DOCUMENT SECTION ▸

==============================

Firat and Kuzu (2011) describe disorientation as related to cognitive overload, which Kirsch (2000), a cognitive scientist, attributes to “too much information…constant multi-tasking and interruption…” He writes of contemporary work spaces as being “ecologies saturated with [information] overload” manifested by interruptions of work processes.
Shenk (2003), Bawden and Robinson (2008), Hemp (2009), and others refer to techno-stress and attention deficits as constants for today’s users of information technology, and there is growing evidence suggesting that these stresses contribute to psychological problems, including depression, anxiety, and addictive behavior (Block, 2008).
Impacts on cognition and memory have also been cited. Garr (2008) speculated that Internet use is eroding memory and other cognitive capacities, and a 2011 study reported in Science (Sparrow, Liu, and Wegner) suggests that processes of human memory are adapting to the advent of new computing and communication technology. We are becoming symbiotic with our computer tools, growing into interconnected systems that remember less by knowing information than by knowing where the information can be found.

==============================

EXERCISE TASKS ▸
1. In the passage on information overload, which journal reported the 2011 study by Sparrow, Liu, and Wegner?
2. Using the passage on information overload, explain what causes disorientation.
3. Pick up the passage on information overload and cognition where it stops, and carry it forward.

SUPPLIED INFORMATION ▸
==============================

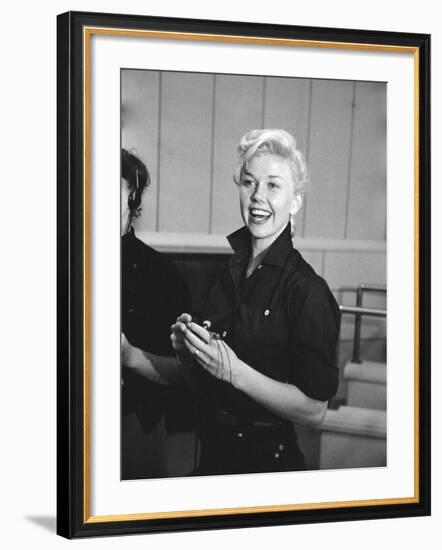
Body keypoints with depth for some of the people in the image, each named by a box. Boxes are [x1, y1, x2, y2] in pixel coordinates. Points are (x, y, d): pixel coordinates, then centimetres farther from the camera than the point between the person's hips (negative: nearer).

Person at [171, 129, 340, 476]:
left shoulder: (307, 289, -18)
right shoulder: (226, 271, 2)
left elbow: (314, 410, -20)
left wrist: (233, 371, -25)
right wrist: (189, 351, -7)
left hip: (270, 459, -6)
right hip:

==============================

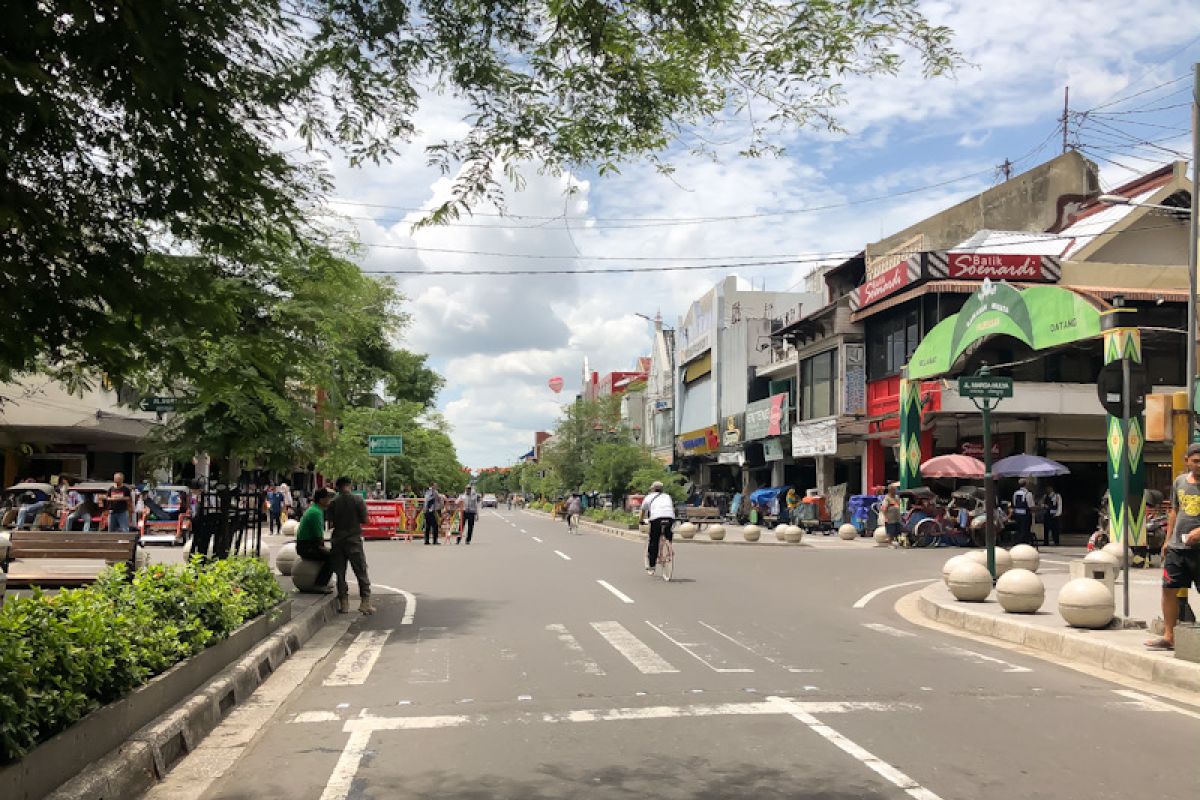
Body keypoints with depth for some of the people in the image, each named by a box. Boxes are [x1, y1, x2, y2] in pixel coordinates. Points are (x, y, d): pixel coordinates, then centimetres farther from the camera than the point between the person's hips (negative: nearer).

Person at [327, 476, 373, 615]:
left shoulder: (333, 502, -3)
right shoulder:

==============================

ANSWERS FOR EACH ITEM ▸
1. Science.

2. Firat and Kuzu link disorientation to cognitive overload. Kirsch attributes that overload to too much information, constant multi-tasking, and interruption.

3.
Physical health issues surrounding Internet use have been discussed widely in the popular press. A scientific publication, the Journal of Medical Internet Research publicizes “studies evaluating the impact of Internet/social media use…on public health, the health care system and policy” (2013).
The Basex report (Spira et al., 2009) notes that 35 percent of information workers suffer physical problems such as carpal tunnel syndrome, eye strain, and related problems. However, Andersen and Mikkelsen (2010) conclude that computer work “is associated with pain problems now and then” but that “the risk of more persistent or chronic disorders is small…” The US Department of Labor Occupational Safety & Health Administration (OSHA, 2012) states that it “has no specific standards that apply to computer workstations…” without reference to known ailments.
Negative Impacts on Organization and Management Systems
The Basex report (Spira et al., 2009) indicates that disruptions from online and other sources consume 28 percent of knowledge workers’ time, translating into 36 billion person-hours per year. Writing in the Harvard Business Review, Paul Hemp (2009) notes that delays in decision-making also derive from the increasingly complex system of information exchanges and have major economic implications.
Other problems pertain to information storage and security, since “ensuring data security and protecting privacy is becoming harder as…information multiplies and is shared ever more widely” (The Economist, 2010).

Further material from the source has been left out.